Given records:
****************
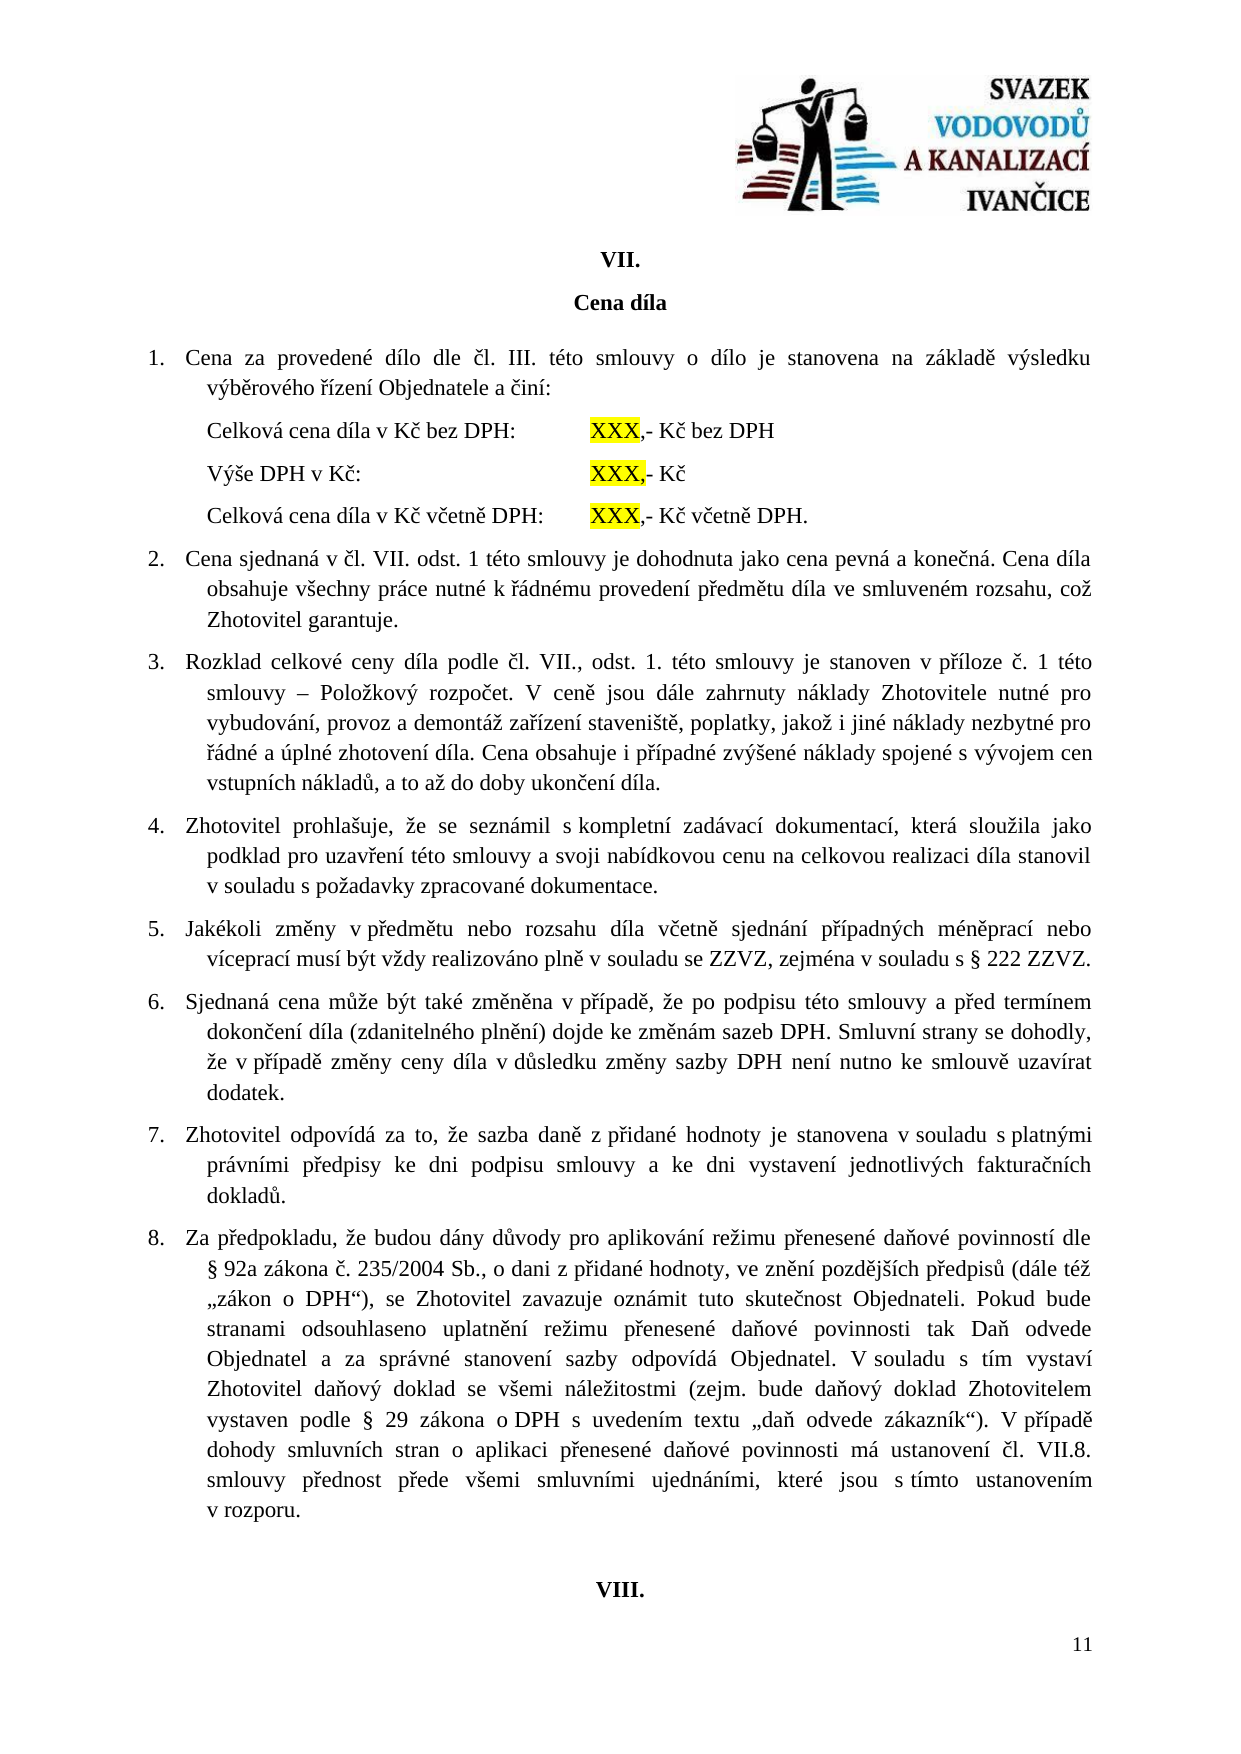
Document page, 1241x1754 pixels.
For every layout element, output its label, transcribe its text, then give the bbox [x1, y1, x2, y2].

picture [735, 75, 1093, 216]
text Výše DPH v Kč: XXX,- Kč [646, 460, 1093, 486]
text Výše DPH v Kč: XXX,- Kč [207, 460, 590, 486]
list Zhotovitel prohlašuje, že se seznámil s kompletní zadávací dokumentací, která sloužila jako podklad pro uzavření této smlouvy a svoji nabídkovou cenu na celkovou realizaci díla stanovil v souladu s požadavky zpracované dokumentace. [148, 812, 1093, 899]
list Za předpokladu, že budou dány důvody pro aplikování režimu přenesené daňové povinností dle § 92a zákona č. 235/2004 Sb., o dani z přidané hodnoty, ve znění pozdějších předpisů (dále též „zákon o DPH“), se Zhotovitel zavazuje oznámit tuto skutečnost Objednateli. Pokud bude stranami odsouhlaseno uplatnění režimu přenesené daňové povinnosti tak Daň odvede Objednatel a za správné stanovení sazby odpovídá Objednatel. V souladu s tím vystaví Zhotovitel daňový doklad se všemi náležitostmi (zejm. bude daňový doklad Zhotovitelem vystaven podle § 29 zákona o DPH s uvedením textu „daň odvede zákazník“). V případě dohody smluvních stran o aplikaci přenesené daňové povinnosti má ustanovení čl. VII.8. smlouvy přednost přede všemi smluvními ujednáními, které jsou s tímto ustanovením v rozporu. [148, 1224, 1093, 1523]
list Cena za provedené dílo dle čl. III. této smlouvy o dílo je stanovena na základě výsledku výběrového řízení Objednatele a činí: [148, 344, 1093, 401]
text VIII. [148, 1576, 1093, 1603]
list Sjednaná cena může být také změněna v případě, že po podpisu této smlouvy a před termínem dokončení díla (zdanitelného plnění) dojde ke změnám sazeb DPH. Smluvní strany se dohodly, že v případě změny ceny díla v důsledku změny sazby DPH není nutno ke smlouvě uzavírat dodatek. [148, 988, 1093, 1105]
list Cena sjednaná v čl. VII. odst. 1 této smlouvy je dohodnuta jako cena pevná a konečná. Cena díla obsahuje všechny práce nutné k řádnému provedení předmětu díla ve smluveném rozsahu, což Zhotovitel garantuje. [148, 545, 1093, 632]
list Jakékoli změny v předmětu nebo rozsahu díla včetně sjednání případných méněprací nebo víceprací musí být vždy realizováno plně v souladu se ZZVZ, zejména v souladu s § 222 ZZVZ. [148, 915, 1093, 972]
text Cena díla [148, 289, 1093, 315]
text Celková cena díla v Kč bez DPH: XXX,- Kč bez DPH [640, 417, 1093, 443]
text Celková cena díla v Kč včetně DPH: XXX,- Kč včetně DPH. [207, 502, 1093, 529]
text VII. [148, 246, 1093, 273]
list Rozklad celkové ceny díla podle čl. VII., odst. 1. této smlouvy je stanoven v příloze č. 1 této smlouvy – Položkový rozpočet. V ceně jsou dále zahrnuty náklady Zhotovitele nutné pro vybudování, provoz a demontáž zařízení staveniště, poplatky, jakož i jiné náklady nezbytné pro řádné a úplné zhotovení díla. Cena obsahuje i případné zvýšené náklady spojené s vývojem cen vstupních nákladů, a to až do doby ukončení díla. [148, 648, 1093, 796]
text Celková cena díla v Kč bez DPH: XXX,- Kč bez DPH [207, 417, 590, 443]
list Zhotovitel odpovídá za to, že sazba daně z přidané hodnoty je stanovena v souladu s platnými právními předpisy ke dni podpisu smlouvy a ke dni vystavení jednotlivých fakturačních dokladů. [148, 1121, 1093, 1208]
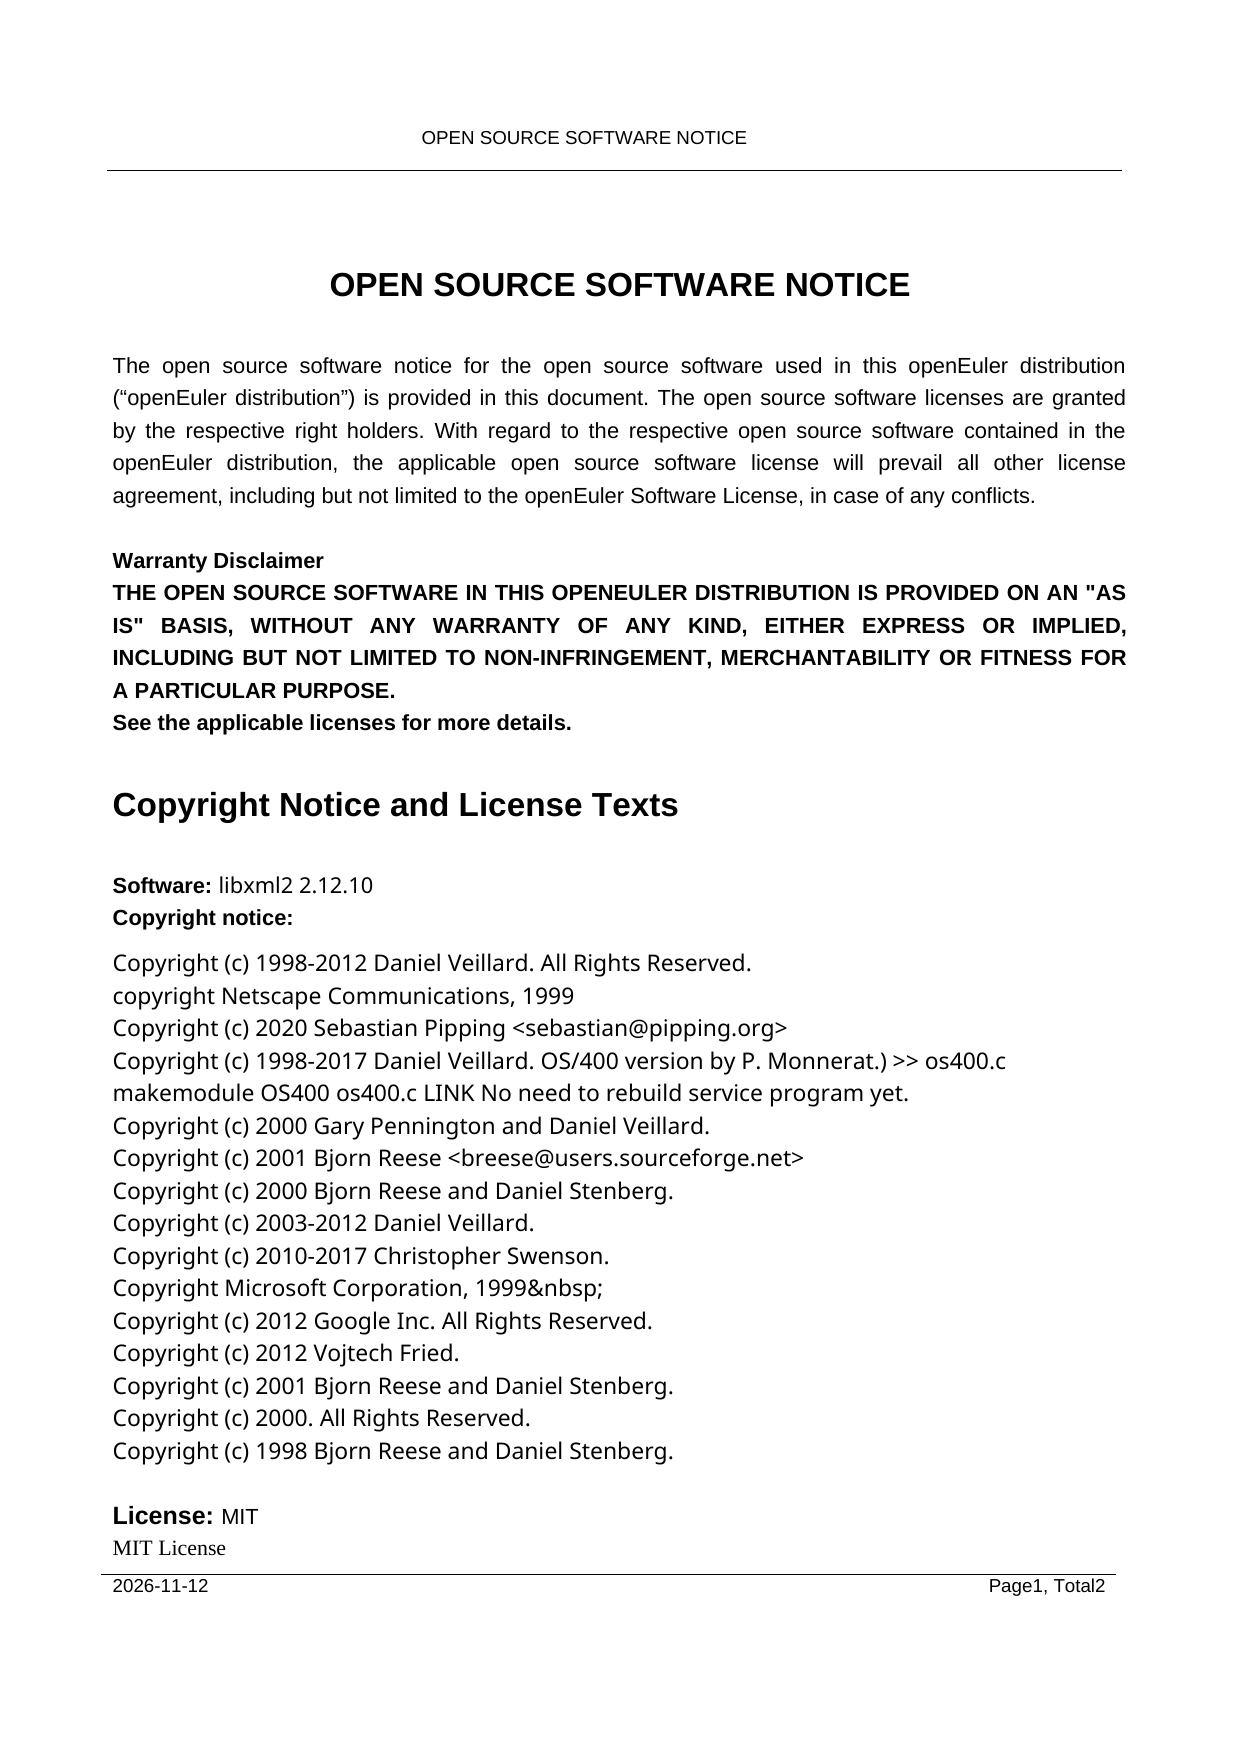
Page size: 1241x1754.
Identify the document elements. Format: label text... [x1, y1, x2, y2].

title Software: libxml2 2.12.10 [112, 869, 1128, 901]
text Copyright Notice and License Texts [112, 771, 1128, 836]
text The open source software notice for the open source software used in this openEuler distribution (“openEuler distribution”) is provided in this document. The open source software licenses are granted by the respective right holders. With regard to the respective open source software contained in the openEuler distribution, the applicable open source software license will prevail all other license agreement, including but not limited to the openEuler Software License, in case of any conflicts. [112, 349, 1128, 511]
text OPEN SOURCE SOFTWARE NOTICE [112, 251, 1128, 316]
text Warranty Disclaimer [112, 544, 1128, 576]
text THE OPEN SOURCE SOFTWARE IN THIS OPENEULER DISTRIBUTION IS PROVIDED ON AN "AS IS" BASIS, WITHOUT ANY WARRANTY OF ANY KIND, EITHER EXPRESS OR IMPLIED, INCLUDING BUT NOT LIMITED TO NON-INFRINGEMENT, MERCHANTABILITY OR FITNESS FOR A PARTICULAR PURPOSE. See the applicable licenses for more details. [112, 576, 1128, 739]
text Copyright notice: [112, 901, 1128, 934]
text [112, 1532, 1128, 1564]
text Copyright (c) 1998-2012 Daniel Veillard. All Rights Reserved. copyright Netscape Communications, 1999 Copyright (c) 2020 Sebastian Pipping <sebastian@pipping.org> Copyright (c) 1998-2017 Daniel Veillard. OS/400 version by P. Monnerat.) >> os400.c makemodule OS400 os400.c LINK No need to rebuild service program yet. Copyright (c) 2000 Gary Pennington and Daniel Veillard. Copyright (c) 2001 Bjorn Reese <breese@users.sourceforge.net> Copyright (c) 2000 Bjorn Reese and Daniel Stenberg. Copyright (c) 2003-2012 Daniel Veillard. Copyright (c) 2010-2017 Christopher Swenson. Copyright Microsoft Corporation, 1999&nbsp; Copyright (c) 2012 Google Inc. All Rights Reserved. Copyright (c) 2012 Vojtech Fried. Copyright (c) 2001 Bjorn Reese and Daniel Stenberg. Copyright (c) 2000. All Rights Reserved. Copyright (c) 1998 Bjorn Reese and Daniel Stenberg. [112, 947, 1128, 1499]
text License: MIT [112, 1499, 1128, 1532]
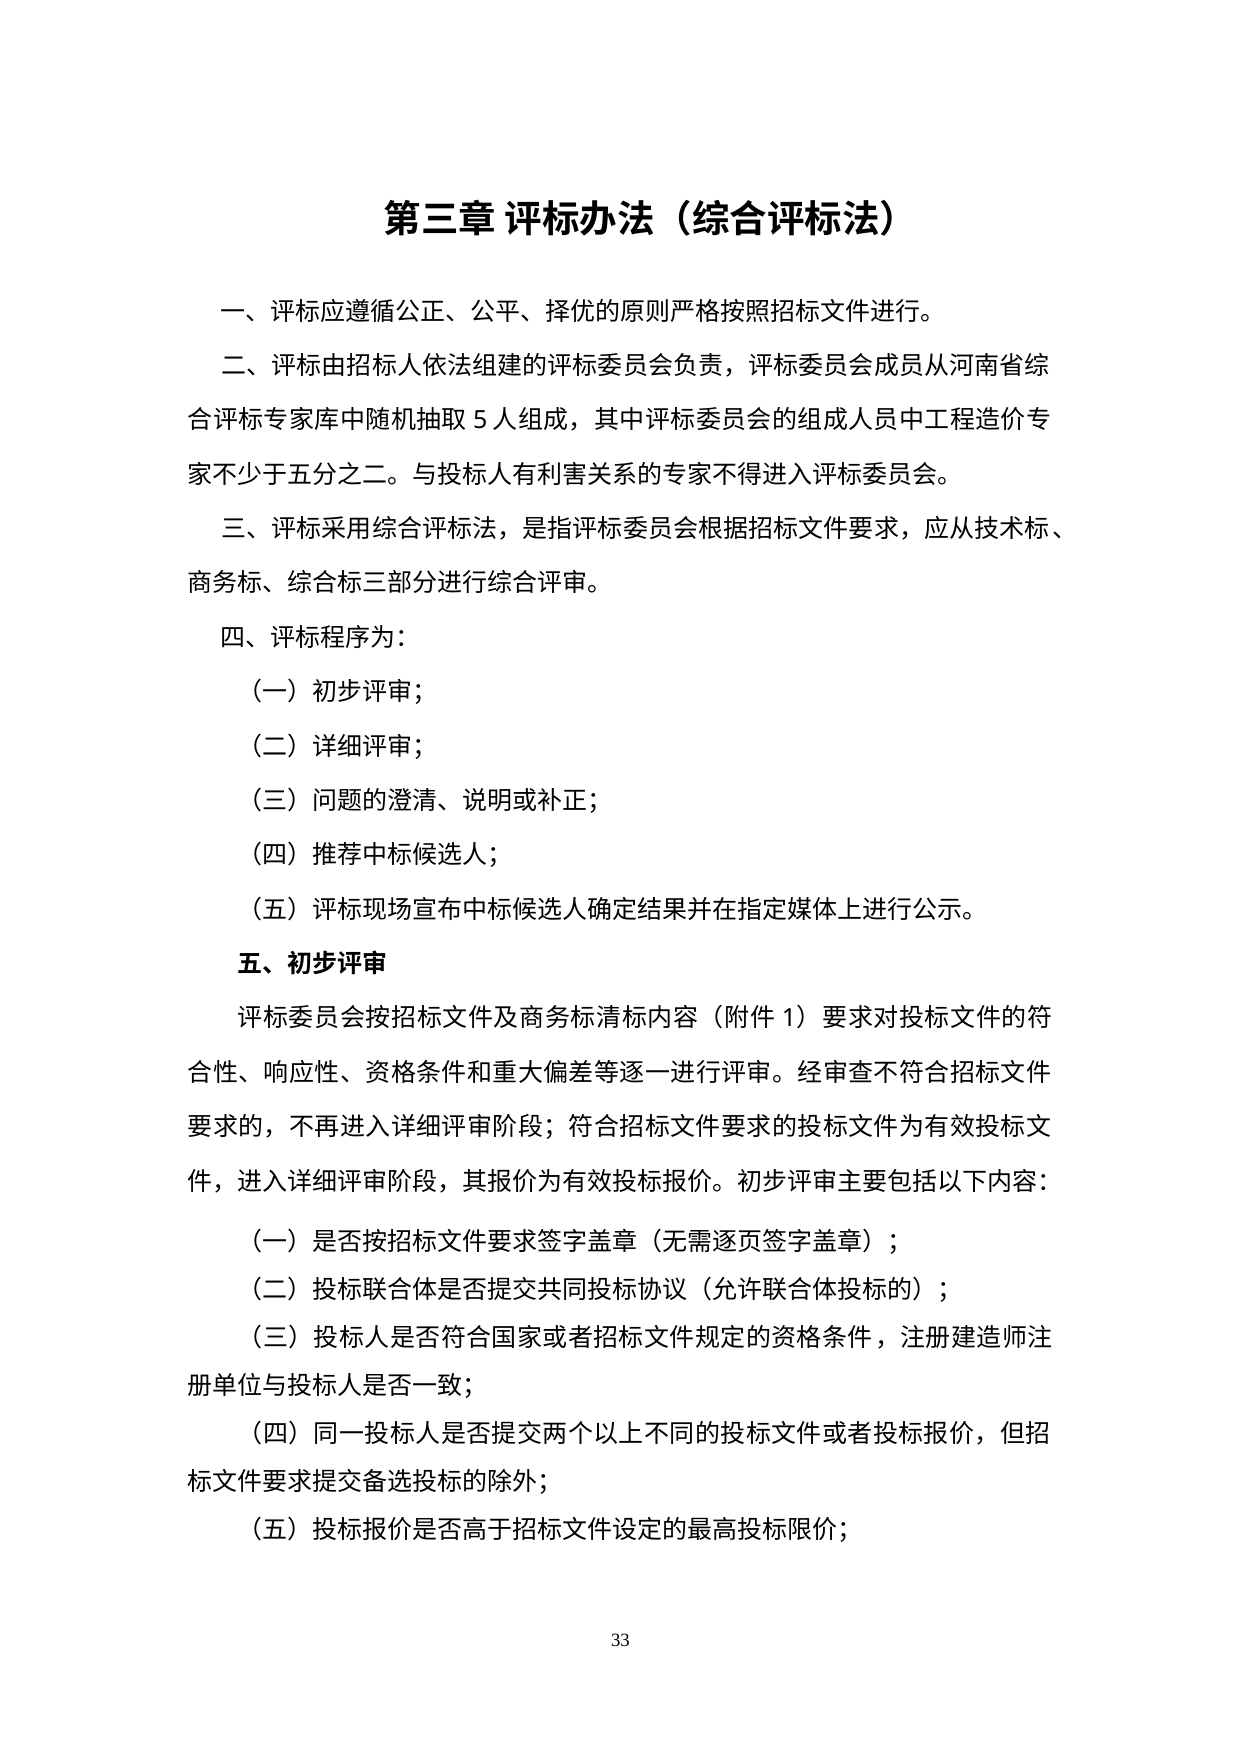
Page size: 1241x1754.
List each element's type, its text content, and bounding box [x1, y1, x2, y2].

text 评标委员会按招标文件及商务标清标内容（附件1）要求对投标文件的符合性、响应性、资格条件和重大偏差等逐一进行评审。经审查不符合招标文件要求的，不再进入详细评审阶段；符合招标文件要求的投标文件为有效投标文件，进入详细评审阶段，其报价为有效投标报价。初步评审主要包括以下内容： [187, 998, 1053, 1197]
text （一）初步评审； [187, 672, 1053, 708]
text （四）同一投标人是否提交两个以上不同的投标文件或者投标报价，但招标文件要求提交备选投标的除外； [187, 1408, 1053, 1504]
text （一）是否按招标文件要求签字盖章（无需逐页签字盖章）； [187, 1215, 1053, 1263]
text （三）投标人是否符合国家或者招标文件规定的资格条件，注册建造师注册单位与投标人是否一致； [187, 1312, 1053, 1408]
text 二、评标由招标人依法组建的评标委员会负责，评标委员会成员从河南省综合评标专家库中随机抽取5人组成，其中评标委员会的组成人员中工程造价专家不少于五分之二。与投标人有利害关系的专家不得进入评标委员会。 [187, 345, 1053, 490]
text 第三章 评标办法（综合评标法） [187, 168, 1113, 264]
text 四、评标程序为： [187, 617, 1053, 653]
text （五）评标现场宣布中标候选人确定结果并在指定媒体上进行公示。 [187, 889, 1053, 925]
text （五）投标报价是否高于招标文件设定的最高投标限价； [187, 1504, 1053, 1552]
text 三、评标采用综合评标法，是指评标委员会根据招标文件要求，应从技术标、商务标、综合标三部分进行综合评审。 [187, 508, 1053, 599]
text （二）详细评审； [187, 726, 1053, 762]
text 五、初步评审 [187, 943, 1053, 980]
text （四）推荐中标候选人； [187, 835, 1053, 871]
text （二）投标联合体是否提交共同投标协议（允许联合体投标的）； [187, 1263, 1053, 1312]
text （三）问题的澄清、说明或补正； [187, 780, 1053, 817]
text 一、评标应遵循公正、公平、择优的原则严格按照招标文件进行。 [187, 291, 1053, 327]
****************
Exactly how many lines in the material above mention the word "stanovena"? Give the number and nothing besides.

Reply:
2